Un allarme inutile causato dalla disinformazione. Qualcuno ipotizza e consiglia la presenza di un etilometro nei ristoranti per avere la verifica della presenza di alcol nel sangue superiore al limite consentito dalla legge. Facile a dirsi.

In realtà alla presenza di alcol nel sangue concorrono più fattori, quali il peso corporeo, il genere, quanto si è mangiato… Per porre un freno alle disdette ed incentivare il consumo fuori le mura domestiche riteniamo che l’uso dell’etilometro sia un palliativo non sufficiente. Dicasi lo stesso per la wine bag che può permettere di portare a casa il vino non consumato pasteggiando.

Così è un fiorire di alternative di prodotti che non contengono alcol. Succhi o prodotti fermentati, birre… a cui vengono aggiunti componenti per conferire sapore o gassificare, come zucchero o dolcificanti, spezie, caffeina, teina, aromi artificiali, coloranti, anidride carbonica, sali minerali, vitamine, bevande energetiche, bio ed ecologiche. Si apre un nuovo segmento di consumo.

Differenti le alternative salutari, che stanno diventando sempre più rilevanti sul mercato. Un esempio è il “kombucha”, una bevanda di grande rilevanza in Asia per i suoi benefici, ma arrivata solo di recente in Europa. Questa bibita fermentata fornisce probiotici benefici per il sistema digestivo. Inoltre, è naturale al 100%, ha poche calorie e gli zuccheri che contiene in genere sono quelli naturalmente presenti.

Alcune aziende presenti da tempo sul mercato conoscono oggi un vero e proprio impulso. E proprio nel campo della fermentazione.

È il caso della start up nata dall’idea di Maddalena Zanoni founder di “Feral Drinks”. L’idea ha qualche anno, ma le 50mila bottiglie prodotte inondano il mercato da un anno e mezzo circa.

È vero, nell’Europa del Nord la sensibilità verso il bere non alcolico era già sentita, specie dalla “generazione Z”, sempre più attenta ai consumi e alla sostenibilità.

Maddalena ha visto oltre. Dopo aver lavorato per cinque anni in Belgio in un’azienda molto grande è poi tornata nelle Dolomiti italiane con la voglia di produrre una bevanda che ha radici nel territorio e dare il via ad una nuova start up.

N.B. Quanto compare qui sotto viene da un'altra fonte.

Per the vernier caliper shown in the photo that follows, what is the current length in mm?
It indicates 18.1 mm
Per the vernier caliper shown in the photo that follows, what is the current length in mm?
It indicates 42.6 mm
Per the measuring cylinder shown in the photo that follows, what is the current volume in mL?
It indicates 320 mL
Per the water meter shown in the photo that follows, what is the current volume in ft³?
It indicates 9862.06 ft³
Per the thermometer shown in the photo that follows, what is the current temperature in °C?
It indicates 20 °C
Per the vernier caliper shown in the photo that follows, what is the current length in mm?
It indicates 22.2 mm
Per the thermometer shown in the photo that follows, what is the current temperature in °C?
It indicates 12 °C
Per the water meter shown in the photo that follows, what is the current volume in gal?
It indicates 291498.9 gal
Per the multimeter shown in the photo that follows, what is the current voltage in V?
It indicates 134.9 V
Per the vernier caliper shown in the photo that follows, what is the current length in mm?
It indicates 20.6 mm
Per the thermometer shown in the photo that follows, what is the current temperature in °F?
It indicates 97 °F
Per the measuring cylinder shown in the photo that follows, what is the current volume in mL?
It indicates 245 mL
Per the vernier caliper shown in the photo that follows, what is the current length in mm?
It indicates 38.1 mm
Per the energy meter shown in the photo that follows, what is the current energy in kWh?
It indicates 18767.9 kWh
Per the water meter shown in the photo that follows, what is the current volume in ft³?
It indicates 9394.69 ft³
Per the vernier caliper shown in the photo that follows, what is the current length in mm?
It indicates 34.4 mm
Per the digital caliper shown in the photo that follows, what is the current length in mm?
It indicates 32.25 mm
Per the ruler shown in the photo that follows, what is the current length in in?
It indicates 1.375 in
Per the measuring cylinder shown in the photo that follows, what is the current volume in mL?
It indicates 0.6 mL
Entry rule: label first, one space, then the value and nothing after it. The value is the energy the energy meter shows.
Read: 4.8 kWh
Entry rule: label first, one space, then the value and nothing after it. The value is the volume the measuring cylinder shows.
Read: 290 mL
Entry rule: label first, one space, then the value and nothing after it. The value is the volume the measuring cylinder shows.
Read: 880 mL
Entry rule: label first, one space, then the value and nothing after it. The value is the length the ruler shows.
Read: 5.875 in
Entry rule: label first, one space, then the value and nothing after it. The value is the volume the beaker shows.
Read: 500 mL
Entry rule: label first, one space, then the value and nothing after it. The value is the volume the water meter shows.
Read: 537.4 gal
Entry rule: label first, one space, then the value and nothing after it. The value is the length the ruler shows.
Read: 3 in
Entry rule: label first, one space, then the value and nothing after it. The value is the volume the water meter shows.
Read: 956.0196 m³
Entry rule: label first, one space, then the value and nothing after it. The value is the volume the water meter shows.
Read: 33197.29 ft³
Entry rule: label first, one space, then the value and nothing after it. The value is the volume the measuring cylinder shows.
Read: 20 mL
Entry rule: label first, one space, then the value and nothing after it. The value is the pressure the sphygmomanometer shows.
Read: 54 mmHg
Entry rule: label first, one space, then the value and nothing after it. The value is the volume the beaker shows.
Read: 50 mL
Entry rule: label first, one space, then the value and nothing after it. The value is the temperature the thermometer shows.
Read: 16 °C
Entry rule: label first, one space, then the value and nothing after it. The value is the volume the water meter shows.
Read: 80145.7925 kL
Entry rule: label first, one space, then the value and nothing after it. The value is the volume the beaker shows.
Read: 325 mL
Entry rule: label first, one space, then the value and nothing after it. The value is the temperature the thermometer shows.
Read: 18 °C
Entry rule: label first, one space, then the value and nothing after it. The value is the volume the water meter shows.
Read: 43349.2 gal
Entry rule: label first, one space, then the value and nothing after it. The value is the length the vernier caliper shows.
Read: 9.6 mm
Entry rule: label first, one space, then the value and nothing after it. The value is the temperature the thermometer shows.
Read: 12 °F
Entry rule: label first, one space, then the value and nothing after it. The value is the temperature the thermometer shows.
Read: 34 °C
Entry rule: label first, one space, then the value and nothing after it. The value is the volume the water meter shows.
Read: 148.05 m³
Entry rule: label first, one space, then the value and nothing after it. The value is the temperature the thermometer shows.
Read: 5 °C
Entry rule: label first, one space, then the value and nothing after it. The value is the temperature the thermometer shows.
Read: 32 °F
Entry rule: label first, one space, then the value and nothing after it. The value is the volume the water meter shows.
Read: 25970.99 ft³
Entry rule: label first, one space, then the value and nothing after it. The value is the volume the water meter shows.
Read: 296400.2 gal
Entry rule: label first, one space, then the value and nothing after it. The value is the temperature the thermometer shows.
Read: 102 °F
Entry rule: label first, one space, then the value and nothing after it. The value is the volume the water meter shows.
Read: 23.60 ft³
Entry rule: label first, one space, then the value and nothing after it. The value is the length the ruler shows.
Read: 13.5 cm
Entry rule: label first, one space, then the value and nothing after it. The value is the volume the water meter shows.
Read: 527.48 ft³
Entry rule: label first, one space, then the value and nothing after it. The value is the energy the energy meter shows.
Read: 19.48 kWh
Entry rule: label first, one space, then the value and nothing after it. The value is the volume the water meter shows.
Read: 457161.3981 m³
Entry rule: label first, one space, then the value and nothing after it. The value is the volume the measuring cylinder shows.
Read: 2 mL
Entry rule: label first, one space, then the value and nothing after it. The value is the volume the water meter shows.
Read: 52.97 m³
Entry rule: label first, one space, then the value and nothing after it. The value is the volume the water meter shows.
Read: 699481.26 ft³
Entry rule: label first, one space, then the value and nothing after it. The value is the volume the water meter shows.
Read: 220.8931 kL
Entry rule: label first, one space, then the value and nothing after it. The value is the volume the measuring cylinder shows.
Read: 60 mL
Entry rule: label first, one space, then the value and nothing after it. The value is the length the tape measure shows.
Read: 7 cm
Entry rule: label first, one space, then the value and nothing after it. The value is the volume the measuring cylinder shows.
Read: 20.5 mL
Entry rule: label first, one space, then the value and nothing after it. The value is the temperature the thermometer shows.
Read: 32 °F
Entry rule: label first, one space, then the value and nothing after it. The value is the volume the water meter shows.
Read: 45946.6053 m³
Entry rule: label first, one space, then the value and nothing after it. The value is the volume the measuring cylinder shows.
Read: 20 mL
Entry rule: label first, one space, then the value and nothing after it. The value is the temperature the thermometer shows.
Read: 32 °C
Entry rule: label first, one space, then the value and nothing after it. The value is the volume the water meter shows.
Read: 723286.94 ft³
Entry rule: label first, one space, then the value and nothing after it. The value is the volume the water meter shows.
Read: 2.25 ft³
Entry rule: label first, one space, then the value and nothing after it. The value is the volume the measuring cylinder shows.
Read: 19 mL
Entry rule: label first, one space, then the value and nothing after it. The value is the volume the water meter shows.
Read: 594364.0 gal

Più di altri lei voleva fermentare e utilizzare essenze povere, ingredienti dimenticati, wild e feral – selvagge e umili come pepe garofanato, ginepro, alloro…come recitano le bottiglie dal packaging accattivante e curato.

Le bottiglie di vetro, nate da sapienti menti e mani attente, pur non contenendo alcol, non hanno niente da invidiare a famosi vini come il Rodengo che circondano il territorio ai piedi dei monti tra Trento e Bolzano dove sorge Feral Drinks.

Dietro c’è un sapere nient’affatto scontato né banale. Le spezie usate sono certificate “bio”, la start up è giovane, età media 33 anni e con pochi addetti. Se Maddalena è la mente, Silvia si occupa di comunicazione, marketing e di vendita nazionale, Maite è la director, Beatrice cura le vendite estere, a Sebastiano compete la ricerca di nuove ricette e lo sviluppo di prodotti, Andrea è responsabile di produzione, Davide e Franco si occupano di produttività, Giorgia del controllo qualità della produzione.

Nessuno di loro disprezza il vino, al contrario alcuni sono sommelier e c’è uno scambio di saperi che non ha uguali.

“La strada è ancora lunga – ci racconta Silvia – quasi sicuramente c’è spazio per entrambi i prodotti, il vino e i nostri fermentati. “

Il mercato? Il fatturato è in crescita e il Nord Europa abbraccia i nuovi fermentati Feral. Germania, Olanda, Belgio, Svizzera ed Austria non solo sono vicine, soprattutto apprezzano.